Emmanuel Macron : c’est la proposition la plus radicale, car il souhaite mettre en place une retraite à point, en s’inspirant du modèle suédois. Chaque euros cotisé donne le même nombre de points et donc le même montant de pension pour tout le monde : salarié du privé, fonctionnaire, policier ou encore agent de la SNCF. C’est la fin des régimes spéciaux.

Pour un tiers des agriculteurs, le revenu moyen a été inférieur à 350 euros par mois en  2015. Pour 2016, une baisse de 26 % est attendue.  

François Fillon, le productiviste : selon lui, il n’y a pas de réussite sans une agriculture ultra-compétitive. Il propose donc d’alléger les charges des entreprises agricoles et de relancer la recherche pour l’agriculture de demain (y compris du côté des pesticides et des OGM).

Benoît Hamon et Jean-Luc Mélenchon, les partisans de l’agriculture raisonnée : Jean-Luc Mélenchon est pour l’arrêt des projets des fermes-usines, l’interdiction des OGM et des pesticides nuisibles. Benoît Hamon veut, lui, 50 % de bio dans les cantines scolaires et souhaite consacrer 5 milliards d’euros pour l’agro-écologie et les circuits-courts. 

Emmanuel Macron : son but est de protéger les agriculteurs de la volatilité des prix, quitte à se battre contre la grande distribution. Il veut également mettre en place un quota de 50 % d’agriculture bio dans la restauration collective

Marine Le Pen : la candidate du Front national évoque, elle, un patriotisme économique à l’agriculture. Elle propose de transformer la politique agricole commune en politique agricole française (la PAC devient donc la PAF). 

Marine Le Pen, François Asselineau, Jacques Cheminade, Nicolas Dupont-Aignan et Philippe Poutou : ce sont les souverainistes de la campagne, ils sont tous favorables au Frexit, un Brexit à la française. Pour eux, l’Europe c’est le mal absolu. 
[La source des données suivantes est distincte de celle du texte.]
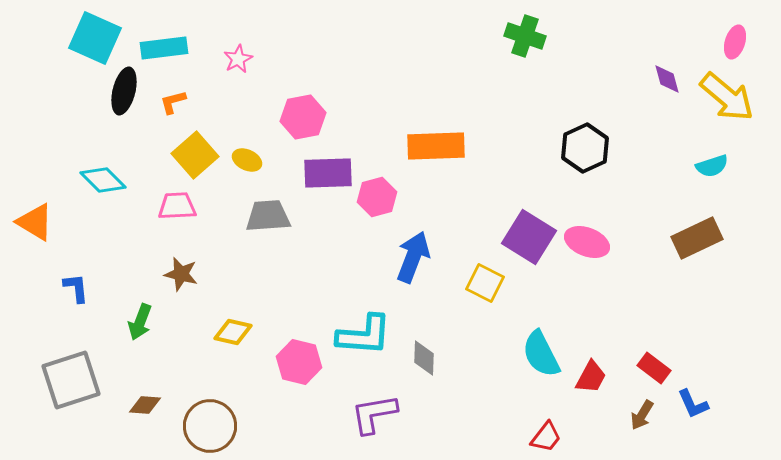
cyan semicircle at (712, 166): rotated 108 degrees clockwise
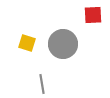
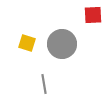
gray circle: moved 1 px left
gray line: moved 2 px right
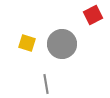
red square: rotated 24 degrees counterclockwise
gray line: moved 2 px right
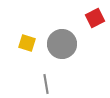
red square: moved 2 px right, 3 px down
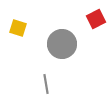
red square: moved 1 px right, 1 px down
yellow square: moved 9 px left, 15 px up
Nathalie Arthaud, Benoît Hamon et Jean-Luc Mélenchon : ils veulent se rapprocher des pays du Sud, comme l’Italie, le Portugal ou l’Espagne. Ils rêvent de faire plier l’Europe et de la relancer par la croissance et l’investissement. 

François Fillon et Emmanuel Macron : ils aiment l’Europe et ont un credo : relancer le couple franco-allemand. Cependant, ils ont quelques différences de vision. François Fillon veut une Europe sécuritaire, avec une réforme des accords de Schengen. Emmanuel Macron a, lui, une approche beaucoup plus économique de l’UE. 

Emmanuel Macron : “Je veux mener une réforme en profondeur de notre système de chômage.” Le grand projet du candidat du mouvement En Marche! est d’indemniser tout le monde : les salariés qui démissionnent , les chefs d’entreprise, les artisans… Au total, cela représenterait 3 millions de bénéficiaires potentiels. Pour qu’il n’y ait pas d’abus, Emmanuel Macron assure que deux emplois raisonnables refusés entraîneront une suspension des allocations. Selon les équipes d’En Marche !, cette réforme couterait 2,7 milliards d’euros. Autre son de cloche du côté de l’Institut Montaigne, qui chiffre le projet à  4,8 milliards. Le Medef, lui, parle d’une proposition qui coûterait de 10 à 20 milliards par an. 

François Fillon : “Mon objectif économique reste le même : l’emploi, le plein emploi. Contre le chômage, on nous dit qu’on a tout essayé : en fait, on a tout essayé, sauf ce qui marche.” François Fillon veut forcer les chômeurs à trouver un emploi. Pour cela, il souhaite mettre en place un système régressif : plus le temps passe et moins les allocations chômage sont importantes. Au bout de 12 mois de chômage par exemple, elles baisseraient de 25 %. Idem au bout de 18 mois, etc… Une manière de faire 10 milliards d’euros d’économies selon le candidat des Républicains, 4 milliards selon l’Institut Montaigne.